Saiba mais sobre a Bolsa Jorginho

Sancionada em 15 de outubro de 2009, a Lei Estadual 14.876/2009, nasceu da vontade legítima do deputado estadual Jorginho Mello de fomentar a inclusão social de uma forma afirmativa, ou seja, oportunizar para alunos carentes a chance de ingressar no ensino superior, comprando vagas remanescentes em instituições do Sistema ACAFE e particulares – AMPESC.

Uma lei unânime

A lei teve total apoio do governador Luiz Henrique da Silveira e do vice Leonel Pavan. Foi aprovada em tempo recorde e por unanimidade pelos Deputados que tiveram relevante papel na sua tramitação.

Uma lei humana

A Bolsa Jorginho segue os mesmo critérios do Art. 170, inclusive no modelo de triagem dos bolsista. O Art. 170 da Constituição Estadual foi definido através de nove audiências públicas, realizadas em todas as regiões do estado.

Uma lei justa

A Bolsa Jorginho assegura que todas as universidades deverão reservar pelo menos uma vaga de cada curso, inclusive Medicina, Odontologia e Direito, pois geralmente nestes cursos não há vagas remanescentes.

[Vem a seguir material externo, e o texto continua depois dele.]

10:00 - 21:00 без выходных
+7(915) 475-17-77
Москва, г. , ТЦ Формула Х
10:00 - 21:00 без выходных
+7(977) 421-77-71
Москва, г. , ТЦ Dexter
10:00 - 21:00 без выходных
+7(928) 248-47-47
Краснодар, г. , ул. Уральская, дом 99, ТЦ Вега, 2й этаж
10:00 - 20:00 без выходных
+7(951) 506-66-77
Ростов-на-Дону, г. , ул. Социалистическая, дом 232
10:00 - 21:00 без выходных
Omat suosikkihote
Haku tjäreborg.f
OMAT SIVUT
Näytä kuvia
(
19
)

O estudante não paga nada. A bolsa é integral!

Uma lei que inclui

A Bolsa Jorginho faz uso de 0,3% do Fundosocial e é destinada aos candidatos com renda familiar per capita inferior a R$ 250 , contemplando assim quem tem menos condições.

Uma lei cidadã

O Fundosocial é feito do dinheiro que vem do recolhimento de ICMS. O empresário pode optar em depositar neste Fundo 6% do valor total do seu imposto.

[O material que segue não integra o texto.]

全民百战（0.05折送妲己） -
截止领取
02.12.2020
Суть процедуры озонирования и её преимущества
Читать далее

A ideia é fazer com que os estudantes incentivem os empresários de sua cidade, que pagam ICMS, a depositarem no Fundosocial. Com isso, esse recurso será ampliado. Quanto mais o Fundo arrecadar, mais bolsas de estudo serão disponibilizadas.

Uma lei em que todos ganham

A Bolsa Jorginho é interessante para todas as partes envoldidas:

Para os estudantes, pois a bolsa é integral. Cerca de 6.600 jovens serão formados a cada quatro anos no ensino superior. Mas se o Fundo aumentar a arrecadação, mais vagas teremos.

Para a sociedade e para os empresários, com a disponibilização de mais mão-de-obra especializada e, consequentemente, a diminuição da criminalidade e aquecimento da economia.

Para os atuais bolsistas do artigo 170, pois, parte destes alunos migrarão para a Bolsa Jorginho, desta forma sobrarão mais recursos no artigo 170, contemplando assim mais estudantes, ou também, propiciando o aumento dos percentuais dos atuais bolsistas.

A Lei Estadual 14.876/2009 nasceu da vontade legítima do deputado estadual Jorginho Mello de fomentar a inclusão social de uma forma afirmativa, ou seja, oportunizar para alunos carentes a chance de ingressar no ensino superior, comprando vagas remanescentes em instituições do Sistema ACAFE e particulares – AMPESC.